[Dataset records]

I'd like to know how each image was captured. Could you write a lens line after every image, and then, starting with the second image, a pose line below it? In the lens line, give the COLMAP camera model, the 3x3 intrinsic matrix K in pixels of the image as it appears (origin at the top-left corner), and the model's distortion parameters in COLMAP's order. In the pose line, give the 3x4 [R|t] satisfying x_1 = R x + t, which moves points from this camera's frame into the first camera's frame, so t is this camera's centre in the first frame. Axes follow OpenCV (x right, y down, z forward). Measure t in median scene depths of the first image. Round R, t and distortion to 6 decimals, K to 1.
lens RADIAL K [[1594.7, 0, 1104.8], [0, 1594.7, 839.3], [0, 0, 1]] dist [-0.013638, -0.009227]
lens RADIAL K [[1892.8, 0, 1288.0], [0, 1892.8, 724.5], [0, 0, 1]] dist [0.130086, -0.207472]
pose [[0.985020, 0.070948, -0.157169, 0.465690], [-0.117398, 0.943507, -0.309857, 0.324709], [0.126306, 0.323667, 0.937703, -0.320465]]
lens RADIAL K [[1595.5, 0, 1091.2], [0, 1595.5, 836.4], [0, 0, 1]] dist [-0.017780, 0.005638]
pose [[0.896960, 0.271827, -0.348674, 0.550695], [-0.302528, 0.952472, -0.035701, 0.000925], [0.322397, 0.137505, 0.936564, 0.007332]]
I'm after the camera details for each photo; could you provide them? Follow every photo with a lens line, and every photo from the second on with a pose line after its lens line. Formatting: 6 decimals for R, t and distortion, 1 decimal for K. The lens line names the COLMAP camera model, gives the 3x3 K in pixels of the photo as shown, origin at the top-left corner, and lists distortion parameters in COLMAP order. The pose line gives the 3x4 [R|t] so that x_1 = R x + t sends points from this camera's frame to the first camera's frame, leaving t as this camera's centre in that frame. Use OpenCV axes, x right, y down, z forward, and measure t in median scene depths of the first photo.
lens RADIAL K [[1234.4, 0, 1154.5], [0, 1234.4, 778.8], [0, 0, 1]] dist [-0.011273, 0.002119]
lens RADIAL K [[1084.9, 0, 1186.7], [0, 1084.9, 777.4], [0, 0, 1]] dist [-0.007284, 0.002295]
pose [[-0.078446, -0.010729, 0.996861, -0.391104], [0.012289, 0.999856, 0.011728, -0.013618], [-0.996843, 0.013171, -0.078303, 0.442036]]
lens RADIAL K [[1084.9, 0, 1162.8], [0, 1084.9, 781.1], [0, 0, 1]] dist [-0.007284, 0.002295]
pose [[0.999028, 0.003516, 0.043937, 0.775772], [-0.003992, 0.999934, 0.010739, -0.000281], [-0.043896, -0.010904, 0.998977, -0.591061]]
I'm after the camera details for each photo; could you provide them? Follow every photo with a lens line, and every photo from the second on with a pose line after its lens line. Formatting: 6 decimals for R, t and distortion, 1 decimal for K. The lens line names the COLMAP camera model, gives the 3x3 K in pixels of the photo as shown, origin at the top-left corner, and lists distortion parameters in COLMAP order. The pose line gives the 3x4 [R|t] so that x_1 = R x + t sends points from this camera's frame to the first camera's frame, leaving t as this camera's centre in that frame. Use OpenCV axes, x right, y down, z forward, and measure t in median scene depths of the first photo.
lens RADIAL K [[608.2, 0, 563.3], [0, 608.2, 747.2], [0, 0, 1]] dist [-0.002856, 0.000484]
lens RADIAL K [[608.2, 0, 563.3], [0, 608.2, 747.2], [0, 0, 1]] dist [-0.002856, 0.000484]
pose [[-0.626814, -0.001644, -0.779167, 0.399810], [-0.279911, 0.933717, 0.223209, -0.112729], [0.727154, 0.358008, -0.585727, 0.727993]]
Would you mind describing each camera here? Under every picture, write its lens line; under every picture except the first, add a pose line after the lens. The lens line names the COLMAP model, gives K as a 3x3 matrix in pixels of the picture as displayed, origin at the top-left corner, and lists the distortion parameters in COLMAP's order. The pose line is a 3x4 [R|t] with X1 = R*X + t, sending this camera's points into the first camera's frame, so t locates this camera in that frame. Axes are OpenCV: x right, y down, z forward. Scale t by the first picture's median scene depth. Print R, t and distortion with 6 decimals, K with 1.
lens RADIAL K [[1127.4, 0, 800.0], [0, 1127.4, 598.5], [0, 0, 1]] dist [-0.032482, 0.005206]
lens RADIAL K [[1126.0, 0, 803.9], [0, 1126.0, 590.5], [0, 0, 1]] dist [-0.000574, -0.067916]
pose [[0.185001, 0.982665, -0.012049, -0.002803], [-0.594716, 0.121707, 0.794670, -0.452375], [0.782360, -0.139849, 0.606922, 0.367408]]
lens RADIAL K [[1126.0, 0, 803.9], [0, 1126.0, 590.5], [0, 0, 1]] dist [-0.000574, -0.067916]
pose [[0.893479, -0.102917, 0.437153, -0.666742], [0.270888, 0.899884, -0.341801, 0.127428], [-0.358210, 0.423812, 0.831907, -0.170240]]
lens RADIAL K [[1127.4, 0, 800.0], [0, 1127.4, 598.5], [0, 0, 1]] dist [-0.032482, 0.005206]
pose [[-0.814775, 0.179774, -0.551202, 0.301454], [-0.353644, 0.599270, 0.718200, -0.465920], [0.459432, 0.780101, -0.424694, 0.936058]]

**What to do:**
Would you please return all of the data exactly?

**Result for this exercise:**
I'd like to know how each image was captured. Could you write a lens line after every image, and then, starting with the second image, a pose line below it? In the lens line, give the COLMAP camera model, the 3x3 intrinsic matrix K in pixels of the image as it appears (origin at the top-left corner), and the model's distortion parameters in COLMAP's order. In the pose line, give the 3x4 [R|t] satisfying x_1 = R x + t, which moves points from this camera's frame into the first camera's frame, so t is this camera's centre in the first frame. Axes follow OpenCV (x right, y down, z forward). Measure t in median scene depths of the first image. Round R, t and distortion to 6 decimals, K to 1.
lens RADIAL K [[1594.7, 0, 1104.8], [0, 1594.7, 839.3], [0, 0, 1]] dist [-0.013638, -0.009227]
lens RADIAL K [[1892.8, 0, 1288.0], [0, 1892.8, 724.5], [0, 0, 1]] dist [0.130086, -0.207472]
pose [[0.985020, 0.070948, -0.157169, 0.465690], [-0.117398, 0.943507, -0.309857, 0.324709], [0.126306, 0.323667, 0.937703, -0.320465]]
lens RADIAL K [[1595.5, 0, 1091.2], [0, 1595.5, 836.4], [0, 0, 1]] dist [-0.017780, 0.005638]
pose [[0.896960, 0.271827, -0.348674, 0.550695], [-0.302528, 0.952472, -0.035701, 0.000925], [0.322397, 0.137505, 0.936564, 0.007332]]
I'm after the camera details for each photo; could you provide them? Follow every photo with a lens line, and every photo from the second on with a pose line after its lens line. Formatting: 6 decimals for R, t and distortion, 1 decimal for K. The lens line names the COLMAP camera model, gives the 3x3 K in pixels of the photo as shown, origin at the top-left corner, and lists distortion parameters in COLMAP order. The pose line gives the 3x4 [R|t] so that x_1 = R x + t sends points from this camera's frame to the first camera's frame, leaving t as this camera's centre in that frame. Use OpenCV axes, x right, y down, z forward, and measure t in median scene depths of the first photo.
lens RADIAL K [[1234.4, 0, 1154.5], [0, 1234.4, 778.8], [0, 0, 1]] dist [-0.011273, 0.002119]
lens RADIAL K [[1084.9, 0, 1186.7], [0, 1084.9, 777.4], [0, 0, 1]] dist [-0.007284, 0.002295]
pose [[-0.078446, -0.010729, 0.996861, -0.391104], [0.012289, 0.999856, 0.011728, -0.013618], [-0.996843, 0.013171, -0.078303, 0.442036]]
lens RADIAL K [[1084.9, 0, 1162.8], [0, 1084.9, 781.1], [0, 0, 1]] dist [-0.007284, 0.002295]
pose [[0.999028, 0.003516, 0.043937, 0.775772], [-0.003992, 0.999934, 0.010739, -0.000281], [-0.043896, -0.010904, 0.998977, -0.591061]]
I'm after the camera details for each photo; could you provide them? Follow every photo with a lens line, and every photo from the second on with a pose line after its lens line. Formatting: 6 decimals for R, t and distortion, 1 decimal for K. The lens line names the COLMAP camera model, gives the 3x3 K in pixels of the photo as shown, origin at the top-left corner, and lists distortion parameters in COLMAP order. The pose line gives the 3x4 [R|t] so that x_1 = R x + t sends points from this camera's frame to the first camera's frame, leaving t as this camera's centre in that frame. Use OpenCV axes, x right, y down, z forward, and measure t in median scene depths of the first photo.
lens RADIAL K [[608.2, 0, 563.3], [0, 608.2, 747.2], [0, 0, 1]] dist [-0.002856, 0.000484]
lens RADIAL K [[608.2, 0, 563.3], [0, 608.2, 747.2], [0, 0, 1]] dist [-0.002856, 0.000484]
pose [[-0.626814, -0.001644, -0.779167, 0.399810], [-0.279911, 0.933717, 0.223209, -0.112729], [0.727154, 0.358008, -0.585727, 0.727993]]
Would you mind describing each camera here? Under every picture, write its lens line; under every picture except the first, add a pose line after the lens. The lens line names the COLMAP model, gives K as a 3x3 matrix in pixels of the picture as displayed, origin at the top-left corner, and lists the distortion parameters in COLMAP's order. The pose line is a 3x4 [R|t] with X1 = R*X + t, sending this camera's points into the first camera's frame, so t locates this camera in that frame. Axes are OpenCV: x right, y down, z forward. Scale t by the first picture's median scene depth. Print R, t and distortion with 6 decimals, K with 1.
lens RADIAL K [[1127.4, 0, 800.0], [0, 1127.4, 598.5], [0, 0, 1]] dist [-0.032482, 0.005206]
lens RADIAL K [[1126.0, 0, 803.9], [0, 1126.0, 590.5], [0, 0, 1]] dist [-0.000574, -0.067916]
pose [[0.185001, 0.982665, -0.012049, -0.002803], [-0.594716, 0.121707, 0.794670, -0.452375], [0.782360, -0.139849, 0.606922, 0.367408]]
lens RADIAL K [[1126.0, 0, 803.9], [0, 1126.0, 590.5], [0, 0, 1]] dist [-0.000574, -0.067916]
pose [[0.893479, -0.102917, 0.437153, -0.666742], [0.270888, 0.899884, -0.341801, 0.127428], [-0.358210, 0.423812, 0.831907, -0.170240]]
lens RADIAL K [[1127.4, 0, 800.0], [0, 1127.4, 598.5], [0, 0, 1]] dist [-0.032482, 0.005206]
pose [[-0.814775, 0.179774, -0.551202, 0.301454], [-0.353644, 0.599270, 0.718200, -0.465920], [0.459432, 0.780101, -0.424694, 0.936058]]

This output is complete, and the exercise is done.